Australian political activist and feminist (1923–2018)

Dame Beryl Edith Beaurepaire, (née Bedggood; 24 September 1923 – 24 October 2018) was an Australian political activist, feminist and philanthropist.

== Early life and career ==
Beryl Edith Bedggood was born in Camberwell, Victoria, to a middle-class family who ran a shoe manufacturing company. She was educated at Fintona Girls' School. She served as a meteorological officer in the Women's Auxiliary Australian Air Force from early 1942 to late 1945.

In 1946, she married Ian Francis Beaurepaire (1922–1996); the couple had twin sons. Ian Beaurepaire, CMG was Lord Mayor of Melbourne from 1965 to 1967. Her father-in-law, Sir Frank Beaurepaire, had also been Lord Mayor from 1940 to 1942.

== Charity and political work ==
Beaurepaire was a member of the YWCA Australia national executive from 1969 to 1977. She was Vice-President of the Citizens Welfare Service Victoria from 1970 to 1986 and Chairman of the Board of Management of Fintona Girls School from 1973 to 1987.

From 1974 to 1976, she served as Chairman of the Federal Women's Committee of the Liberal Party of Australia, vice-president of the Victorian Division of the Liberal Party from 1976 to 1986, and convener of the first National Women's Advisory Council from 1978 to 1982.

In 1999, when the Convention on the Elimination of All Forms of Discrimination Against Women (CEDAW) was supplemented by an Optional Protocol to create a mechanism allowing individual claims of violations to be made to the CEDAW Committee, and by a procedure enabling the committee to initiate inquiries into situations of grave or systematic violations of women's rights, Dame Beryl publicly opposed the Government's decision not to sign or ratify that Protocol.

From 1985 to 1993, she was Chair of the Australian War Memorial Council and in 1993 Chair of the Australian War Memorial Fund Raising Committee.

Beaurepaire served on a number of boards, including as a member of the Australian Children's Television Foundation Board from 1982 to 1988, a member of the Board of Victoria's 150th Authority from 1982 to 1987, and a member of the Australian Bi-centennial Multicultural Foundation from 1989 to 1992. Dame Beryl was also a member and the Chair of the Patrons Council of the Epilepsy Foundation of Victoria.

She was Patron to a number of community organisations including Children First Foundation since 2000, Peninsula Hospice Service since 1999, Palliative Care (Vic.) since 1999, Victorian College of the Arts since 1999, Epilepsy Foundation of Victoria since 1999, Australians Against Child Abuse since 1999, Peninsula Health Care Network Foundation since 1996 and the Portsea Children's Camp since 1996.

She died on 24 October 2018, aged 95.

==Honours==

Beaurepaire was appointed an Officer of the Order of the British Empire in 1975 and made a Dame Commander of the order in 1981. In 1977 she was awarded the Silver Jubilee medal. In 1991 she was appointed a Companion of the Order of Australia. In 2001 she was presented with the Centenary Medal as well as being inducted into the Victorian Honour Roll of Women.

==Sources==

- McKernan, Michael, Beryl Beaurepaire, University of Queensland Press, St Lucia, Qld, 1999.

▬▬▬

Exercise goal — From the biography of Beryl Beaurepaire, list every community organization she served as Patron.

[Collection entries]
▬▬▬

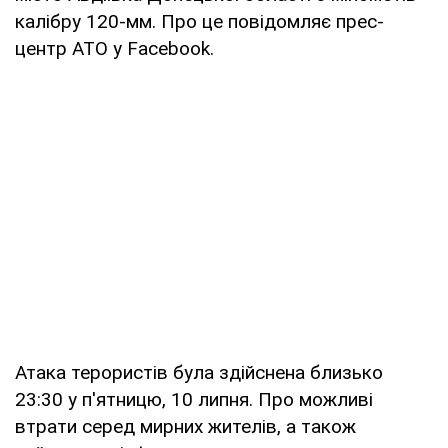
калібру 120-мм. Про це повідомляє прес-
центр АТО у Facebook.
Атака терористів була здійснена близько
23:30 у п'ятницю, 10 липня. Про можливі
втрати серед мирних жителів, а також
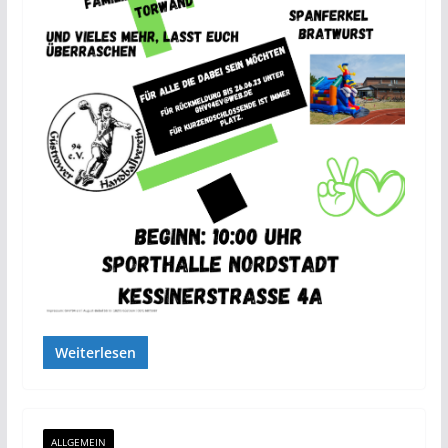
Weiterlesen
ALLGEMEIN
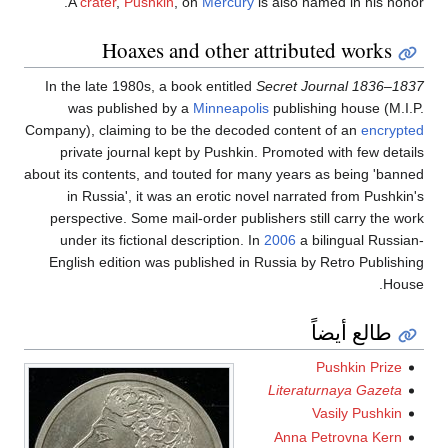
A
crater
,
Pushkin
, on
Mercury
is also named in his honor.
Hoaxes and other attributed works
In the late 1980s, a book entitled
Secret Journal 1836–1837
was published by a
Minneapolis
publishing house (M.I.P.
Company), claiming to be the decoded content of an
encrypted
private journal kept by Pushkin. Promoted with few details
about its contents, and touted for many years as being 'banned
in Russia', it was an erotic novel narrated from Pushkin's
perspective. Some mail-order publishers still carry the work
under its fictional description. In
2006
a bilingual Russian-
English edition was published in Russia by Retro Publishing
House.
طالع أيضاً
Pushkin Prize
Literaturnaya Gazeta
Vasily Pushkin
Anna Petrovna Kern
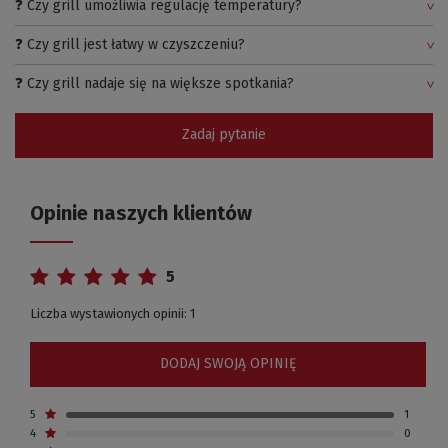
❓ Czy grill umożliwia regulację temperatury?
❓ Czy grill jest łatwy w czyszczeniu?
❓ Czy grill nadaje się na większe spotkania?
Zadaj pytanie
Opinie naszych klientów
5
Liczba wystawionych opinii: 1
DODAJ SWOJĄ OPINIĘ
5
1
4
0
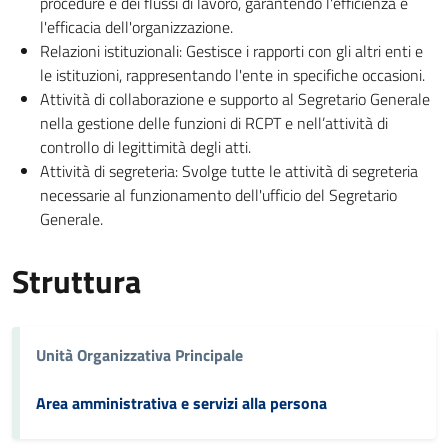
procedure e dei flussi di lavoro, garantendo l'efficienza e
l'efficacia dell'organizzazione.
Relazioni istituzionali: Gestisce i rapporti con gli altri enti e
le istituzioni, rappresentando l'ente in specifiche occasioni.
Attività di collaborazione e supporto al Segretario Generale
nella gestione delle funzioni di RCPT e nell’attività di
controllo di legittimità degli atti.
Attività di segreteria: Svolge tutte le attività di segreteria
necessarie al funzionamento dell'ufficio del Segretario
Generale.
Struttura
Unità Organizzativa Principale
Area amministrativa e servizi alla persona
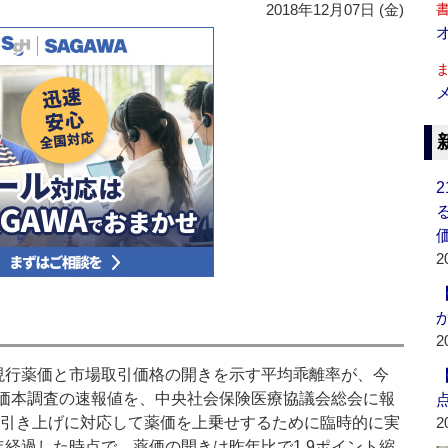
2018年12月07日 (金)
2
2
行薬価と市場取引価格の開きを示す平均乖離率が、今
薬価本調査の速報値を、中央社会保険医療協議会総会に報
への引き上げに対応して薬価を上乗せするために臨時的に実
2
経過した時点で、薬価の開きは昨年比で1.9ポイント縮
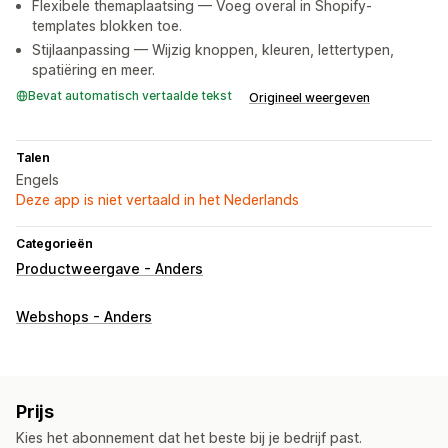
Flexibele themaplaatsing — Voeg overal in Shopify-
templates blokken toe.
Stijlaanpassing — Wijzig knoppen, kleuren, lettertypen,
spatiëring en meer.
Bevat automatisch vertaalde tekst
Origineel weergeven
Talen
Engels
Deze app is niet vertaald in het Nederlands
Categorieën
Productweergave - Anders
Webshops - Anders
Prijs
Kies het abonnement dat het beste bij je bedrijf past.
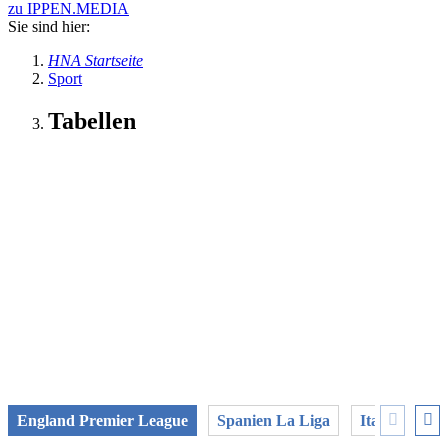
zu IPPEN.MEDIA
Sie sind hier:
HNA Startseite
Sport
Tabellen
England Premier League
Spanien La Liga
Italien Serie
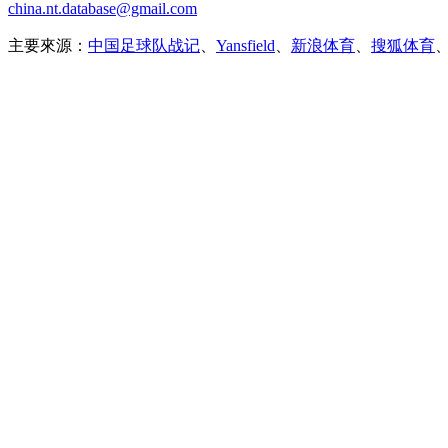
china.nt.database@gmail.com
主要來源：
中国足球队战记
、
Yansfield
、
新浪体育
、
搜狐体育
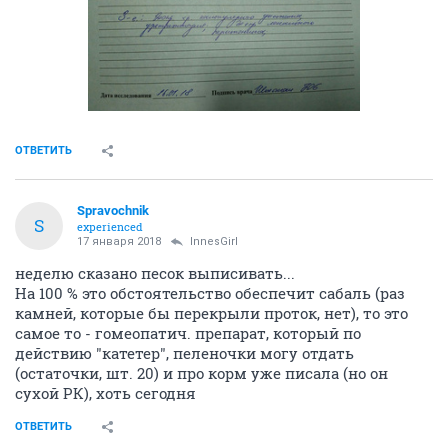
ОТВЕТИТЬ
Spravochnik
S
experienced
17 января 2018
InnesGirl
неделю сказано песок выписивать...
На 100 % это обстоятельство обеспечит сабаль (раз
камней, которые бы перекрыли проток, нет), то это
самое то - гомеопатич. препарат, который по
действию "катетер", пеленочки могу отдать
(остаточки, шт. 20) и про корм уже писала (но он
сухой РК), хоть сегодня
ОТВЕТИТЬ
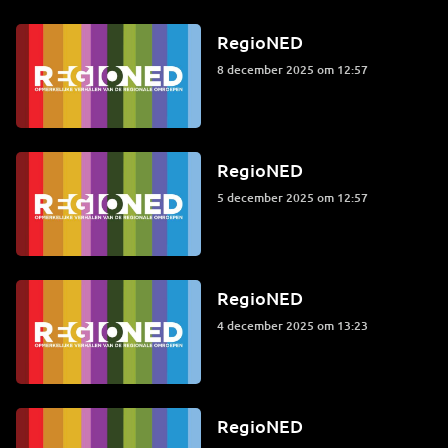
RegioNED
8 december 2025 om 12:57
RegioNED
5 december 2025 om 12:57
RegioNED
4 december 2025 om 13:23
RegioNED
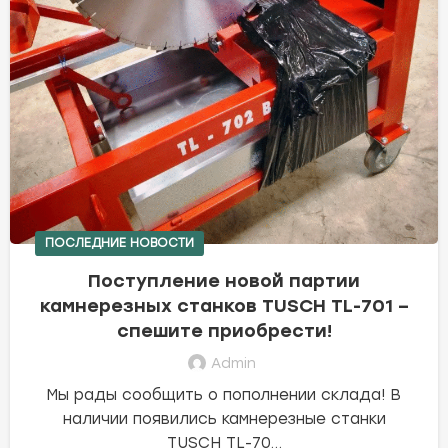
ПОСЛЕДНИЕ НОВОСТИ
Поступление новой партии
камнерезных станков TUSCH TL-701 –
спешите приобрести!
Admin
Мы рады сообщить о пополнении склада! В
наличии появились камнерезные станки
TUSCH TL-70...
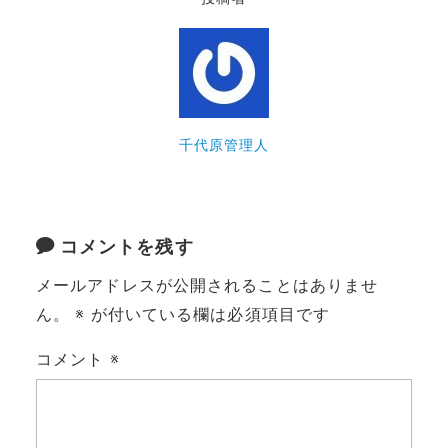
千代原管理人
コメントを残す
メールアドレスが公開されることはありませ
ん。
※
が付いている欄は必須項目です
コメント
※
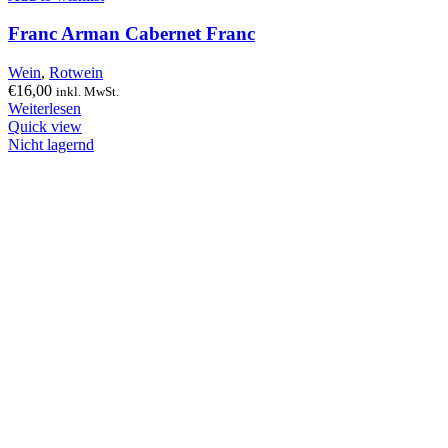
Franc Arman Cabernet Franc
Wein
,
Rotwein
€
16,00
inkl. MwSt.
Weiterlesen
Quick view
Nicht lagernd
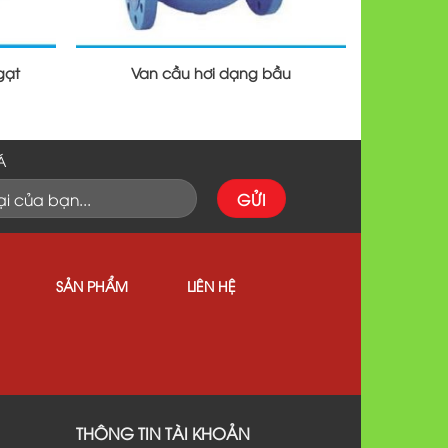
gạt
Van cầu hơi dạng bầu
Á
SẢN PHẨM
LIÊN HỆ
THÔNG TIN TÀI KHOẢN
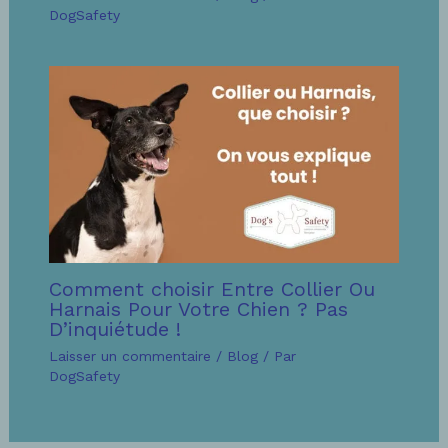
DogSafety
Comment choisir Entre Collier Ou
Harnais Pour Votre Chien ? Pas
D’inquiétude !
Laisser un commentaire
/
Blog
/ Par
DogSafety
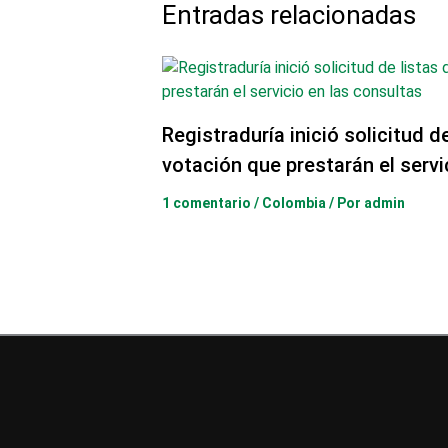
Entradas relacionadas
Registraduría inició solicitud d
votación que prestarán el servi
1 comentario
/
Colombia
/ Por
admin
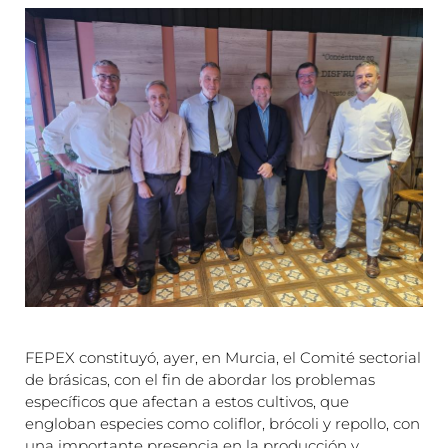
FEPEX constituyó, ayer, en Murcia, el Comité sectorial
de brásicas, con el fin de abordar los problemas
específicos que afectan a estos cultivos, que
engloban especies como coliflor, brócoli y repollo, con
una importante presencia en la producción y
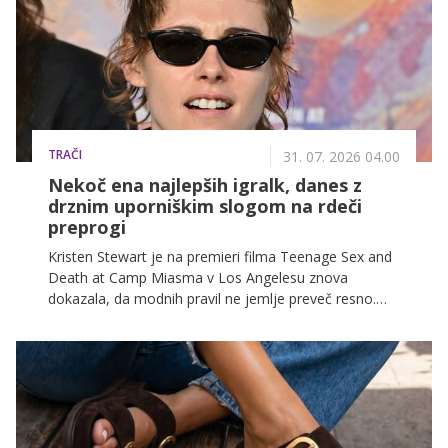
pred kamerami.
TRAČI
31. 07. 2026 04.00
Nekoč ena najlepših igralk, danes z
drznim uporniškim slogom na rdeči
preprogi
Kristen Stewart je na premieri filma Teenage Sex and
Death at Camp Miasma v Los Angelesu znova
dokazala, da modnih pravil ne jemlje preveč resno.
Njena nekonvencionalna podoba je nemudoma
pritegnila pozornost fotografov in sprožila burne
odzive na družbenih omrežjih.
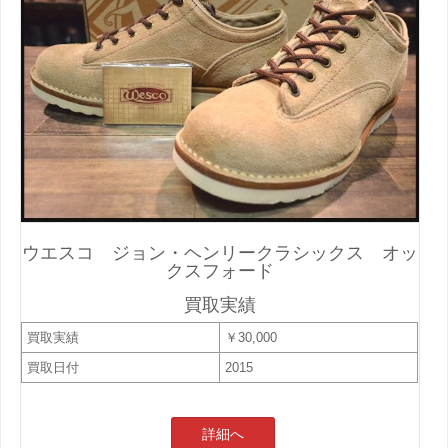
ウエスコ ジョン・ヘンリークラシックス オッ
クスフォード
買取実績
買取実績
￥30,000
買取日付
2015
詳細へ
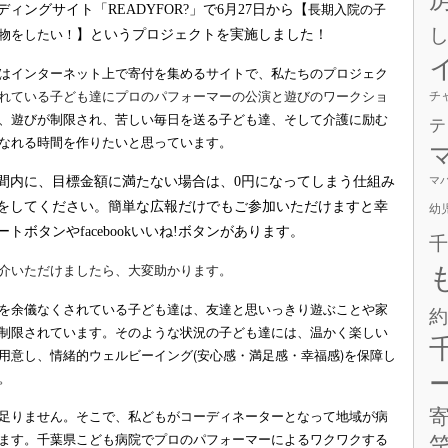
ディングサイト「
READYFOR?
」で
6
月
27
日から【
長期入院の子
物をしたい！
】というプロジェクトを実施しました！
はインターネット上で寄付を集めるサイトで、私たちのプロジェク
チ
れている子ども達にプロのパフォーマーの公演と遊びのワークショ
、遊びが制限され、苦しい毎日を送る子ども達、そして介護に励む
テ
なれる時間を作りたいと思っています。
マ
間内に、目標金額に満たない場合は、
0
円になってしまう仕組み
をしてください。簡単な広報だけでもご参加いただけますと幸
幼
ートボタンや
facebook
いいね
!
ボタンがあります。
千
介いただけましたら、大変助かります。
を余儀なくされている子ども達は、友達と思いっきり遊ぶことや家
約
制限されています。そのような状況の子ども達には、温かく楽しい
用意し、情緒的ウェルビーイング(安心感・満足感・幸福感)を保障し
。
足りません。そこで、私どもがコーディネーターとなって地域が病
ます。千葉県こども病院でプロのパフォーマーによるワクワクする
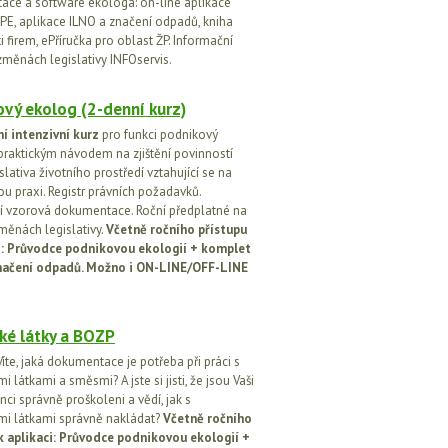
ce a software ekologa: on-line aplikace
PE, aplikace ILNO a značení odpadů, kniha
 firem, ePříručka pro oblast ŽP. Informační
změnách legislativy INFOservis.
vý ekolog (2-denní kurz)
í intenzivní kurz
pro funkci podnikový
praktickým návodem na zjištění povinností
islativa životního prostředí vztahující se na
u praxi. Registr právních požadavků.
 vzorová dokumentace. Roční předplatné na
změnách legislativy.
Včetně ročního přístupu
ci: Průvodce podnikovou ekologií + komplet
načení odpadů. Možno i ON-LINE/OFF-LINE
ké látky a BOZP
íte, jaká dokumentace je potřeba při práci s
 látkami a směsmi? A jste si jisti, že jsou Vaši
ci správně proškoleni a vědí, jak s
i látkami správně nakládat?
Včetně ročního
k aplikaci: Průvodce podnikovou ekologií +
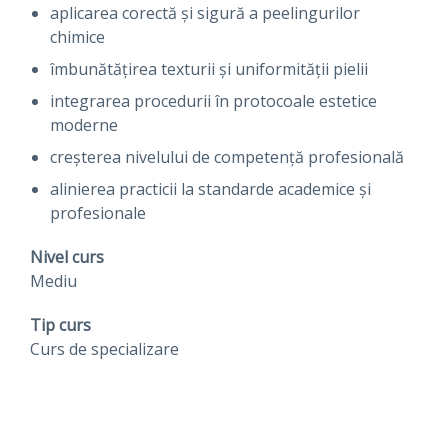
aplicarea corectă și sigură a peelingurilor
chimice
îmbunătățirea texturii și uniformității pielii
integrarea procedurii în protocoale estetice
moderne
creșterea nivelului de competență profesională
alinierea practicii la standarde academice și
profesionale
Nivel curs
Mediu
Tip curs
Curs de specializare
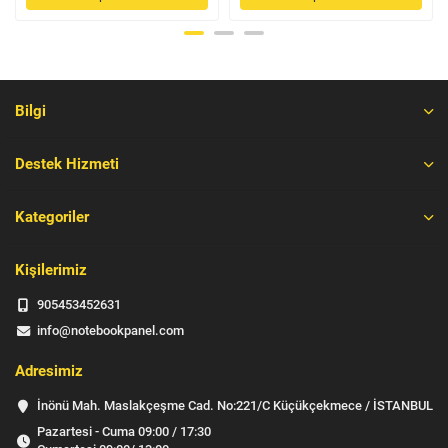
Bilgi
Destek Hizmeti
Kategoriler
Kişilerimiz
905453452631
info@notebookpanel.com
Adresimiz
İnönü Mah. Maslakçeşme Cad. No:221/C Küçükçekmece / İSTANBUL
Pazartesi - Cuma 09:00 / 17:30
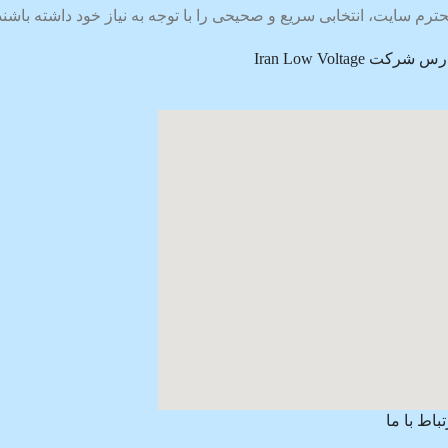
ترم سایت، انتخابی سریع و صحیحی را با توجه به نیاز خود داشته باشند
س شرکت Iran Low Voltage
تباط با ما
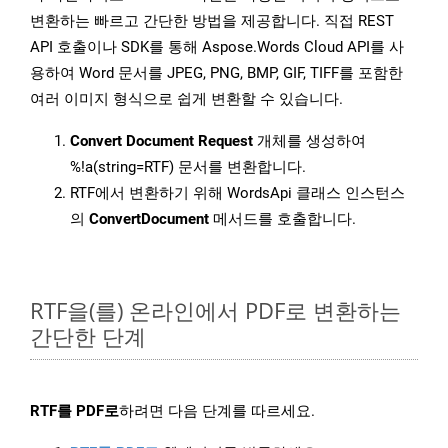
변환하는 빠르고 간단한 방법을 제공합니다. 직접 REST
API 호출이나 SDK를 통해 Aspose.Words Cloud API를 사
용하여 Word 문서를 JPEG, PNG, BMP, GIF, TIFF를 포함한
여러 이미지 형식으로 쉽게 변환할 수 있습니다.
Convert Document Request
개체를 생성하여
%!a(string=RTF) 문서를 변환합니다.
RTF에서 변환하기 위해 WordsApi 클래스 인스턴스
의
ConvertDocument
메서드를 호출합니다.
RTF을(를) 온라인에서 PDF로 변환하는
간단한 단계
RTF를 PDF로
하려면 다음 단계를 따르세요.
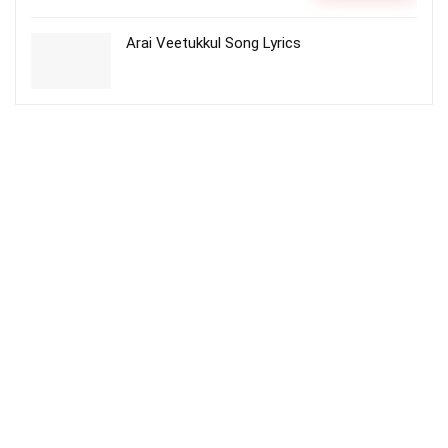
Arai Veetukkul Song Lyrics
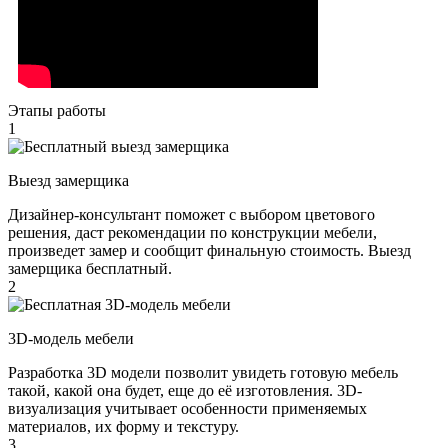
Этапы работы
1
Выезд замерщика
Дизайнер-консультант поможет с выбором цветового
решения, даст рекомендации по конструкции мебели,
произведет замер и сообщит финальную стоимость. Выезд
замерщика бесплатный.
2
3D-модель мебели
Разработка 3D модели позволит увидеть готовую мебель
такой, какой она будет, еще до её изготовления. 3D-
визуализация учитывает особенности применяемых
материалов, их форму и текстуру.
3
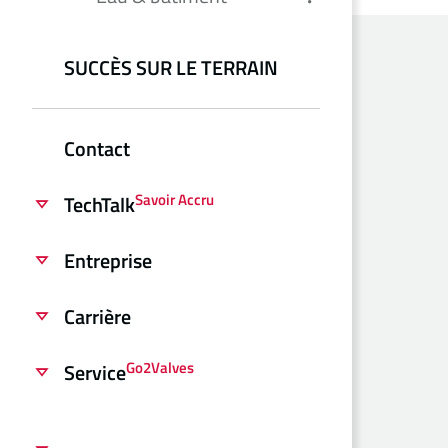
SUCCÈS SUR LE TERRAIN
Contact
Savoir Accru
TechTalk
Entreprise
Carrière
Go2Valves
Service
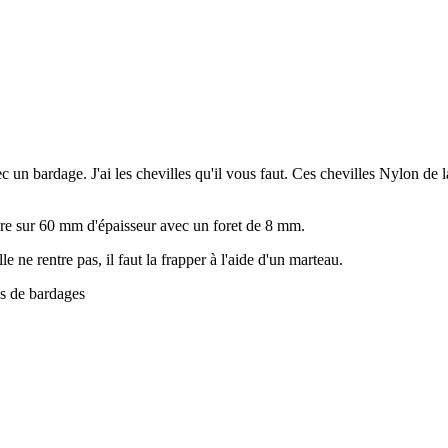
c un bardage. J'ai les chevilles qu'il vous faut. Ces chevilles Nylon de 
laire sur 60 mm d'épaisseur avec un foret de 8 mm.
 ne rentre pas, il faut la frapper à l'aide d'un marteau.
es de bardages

▬▬▬

Written response —
- Children First Foundation
- Peninsula Hospice Service
- Palliative Care (Vic.)
- Victorian College of the Arts
- Epilepsy Foundation of Victoria
- Australians Against Child Abuse
- Peninsula Health Care Network Foundation
- Portsea Children's Camp